Kaffeebohnen und Versicherungen

9. Juni 2010 | 1.053 mal gelesen

Nun hat ein ganz sonderbarer Spuk sein Ende gefunden und der Direktversicherer Asstel einen Vertriebsweg weniger: Das Landgericht Hamburg hat den Kaffeeröster Tchibo als gewerblich tätigen Versicherungsvermittler eingestuft.

Richtig so, denn Besuchern der Internetseite von Tchibo wurde dort die Online-Abschlussmöglichkeit für Asstel-Produkte angeboten. Tchibo verfügt aber nicht über die hierfür erforderliche Gewerbeerlaubnis gemäß § 34 d Gewerbeordnung und muss deshalb seine Vermittlungstätigkeit einstellen.

Gut so 😉 , meinen auch wir als DVAG Deutsche Vermögensberatung. Denn Finanzprodukte neben den Kaffee ins “Internet-Regal” zu stellen, mutet schon seltsam an und diskreditiert im Grunde jeden, der mit hoher Qualifikation und mit der dafür notwendigen Gewerbeerlaubnis Kunden ernsthaft berät, so wie es auch unsere Vermögensberater tun.

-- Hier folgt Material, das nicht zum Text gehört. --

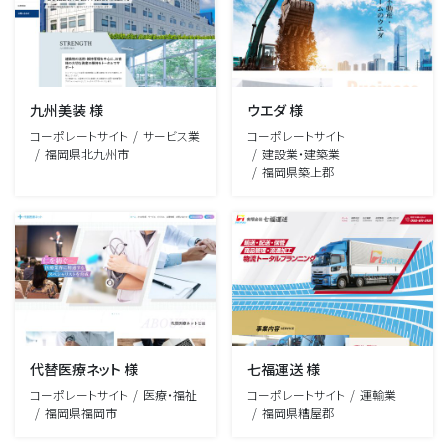
九州美装 様
ウエダ 様
コーポレートサイト
サービス業
コーポレートサイト
福岡県北九州市
建設業・建築業
福岡県築上郡
代替医療ネット 様
七福運送 様
コーポレートサイト
医療・福祉
コーポレートサイト
運輸業
福岡県福岡市
福岡県糟屋郡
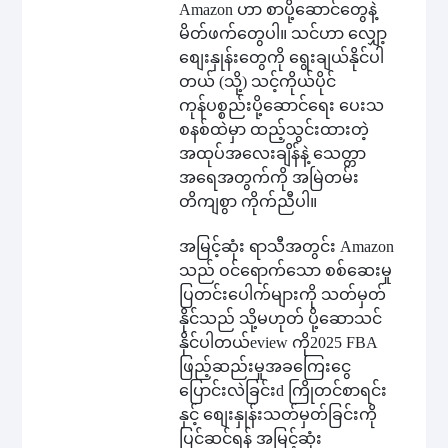
Amazon ဟာ စာပို့ဆောင်တွေနဲ့
မိတ်ဖက်တွေပါ။ သင်ဟာ လျှော့
စျေးနှုန်းတွေကို ရွေးချယ်နိုင်ပါ
တယ် (သို့) သင့်ကိုယ်ပိုင်
ကုန်ပစ္စည်းပို့ဆောင်ရေး ပေးသ
စနစ်ထဲမှာ ထည့်သွင်းထားတဲ့
အထုပ်အလေးချိန်နဲ့ သေတ္တာ
အရေအတွက်ကို အမြဲတမ်း
တိကျစွာ ကိုက်ညီပါ။
အမြင့်ဆုံး ရာသီအတွင်း Amazon
သည် ဝင်ရောက်သော စစ်ဆေးမှု
ပြတင်းပေါက်များကို သတ်မှတ်
နိုင်သည် သို့မဟုတ် ပို့ဆော
သင်
နိုင်ပါတယ်
eview ကို
2025 FBA
ဖြည့်ဆည်းမှုအခကြေးငွေ
ပြောင်းလဲခြင်း
d ကြိုတင်စာရင်း
နှင့် စျေးနှုန်းသတ်မှတ်ခြင်းကို
ပြင်ဆင်ရန် အမြင့်ဆုံး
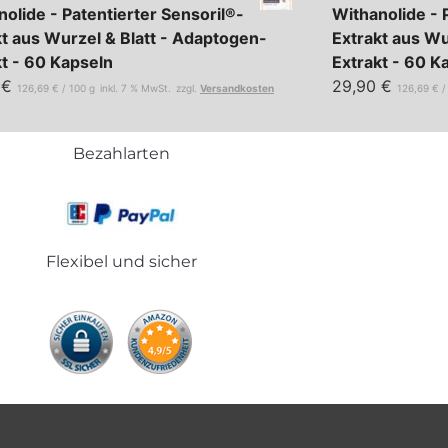
olide - Patentierter Sensoril®-
Withanolide - 
kt aus Wurzel & Blatt - Adaptogen-
Extrakt aus Wu
kt - 60 Kapseln
Extrakt - 60 K
0
€
29,90
€
126,69
€
/
100
g
inkl. 7 % MwSt.
zzgl.
Versandkosten
126,69
€
Bezahlarten
Flexibel und sicher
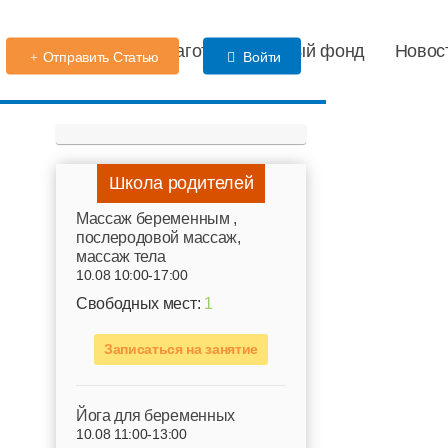
Детский сад
Благотворительный фонд
Новос
Отправить Статью
Войти
Школа родителей
Mассаж беременным ,
послеродовой массаж,
массаж тела
10.08 10:00-17:00
Свободных мест:
1
Записаться на занятие
Йога для беременных
10.08 11:00-13:00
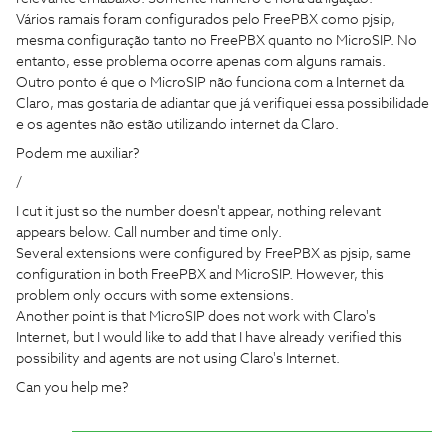
Vários ramais foram configurados pelo FreePBX como pjsip,
mesma configuração tanto no FreePBX quanto no MicroSIP. No
entanto, esse problema ocorre apenas com alguns ramais.
Outro ponto é que o MicroSIP não funciona com a Internet da
Claro, mas gostaria de adiantar que já verifiquei essa possibilidade
e os agentes não estão utilizando internet da Claro.
Podem me auxiliar?
/
I cut it just so the number doesn't appear, nothing relevant
appears below. Call number and time only.
Several extensions were configured by FreePBX as pjsip, same
configuration in both FreePBX and MicroSIP. However, this
problem only occurs with some extensions.
Another point is that MicroSIP does not work with Claro's
Internet, but I would like to add that I have already verified this
possibility and agents are not using Claro's Internet.
Can you help me?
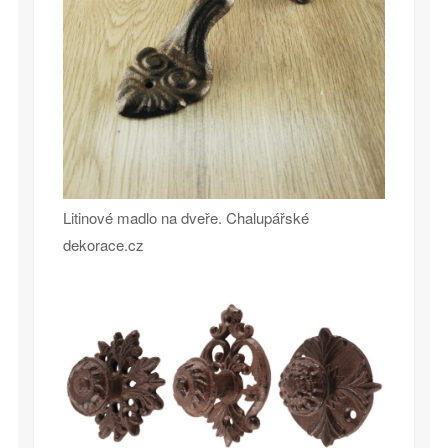
Litinové madlo na dveře. Chalupářské
dekorace.cz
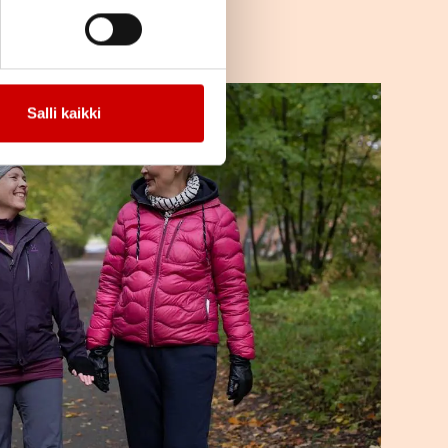
Salli kaikki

Wer sich als Versicherer daran beteiligen will, das Renomée seines eigenen Vertriebes zu fördern und nicht zu diskreditieren, sollte sich nicht auf Vertriebsexperimente wie eine Kooperation mit Tchibo einlassen. Bei der Gothaer Versicherung, zu der die Asstel gehört, war hierfür erst ein Gerichtsurteil notwendig. Bleibt die Vermutung, dass sich auch die Agenturen der Gothaer über das Urteil freuen.


Kommentare für diesen Artikel (2)

  1. Andreas Büdel, 9. Juni 2010 um 11:51 Uhr

    Endlich das Ende der “Röster-Rente” ;D

  2. Alexander, 9. Juni 2010 um 17:00 Uhr

    Hallo,

    FYI

    Tchibo erwirtschaftet schon lange nicht mehr den Haupt-Umsatz mit den Cafe- Bohnen, sondern macht viel mehr in diversen anderen Sparten Gewinn z. B. (Kleidung, Reisen… )

    Mit der Versicherungsparte bleibt der Erfolg wohl aus.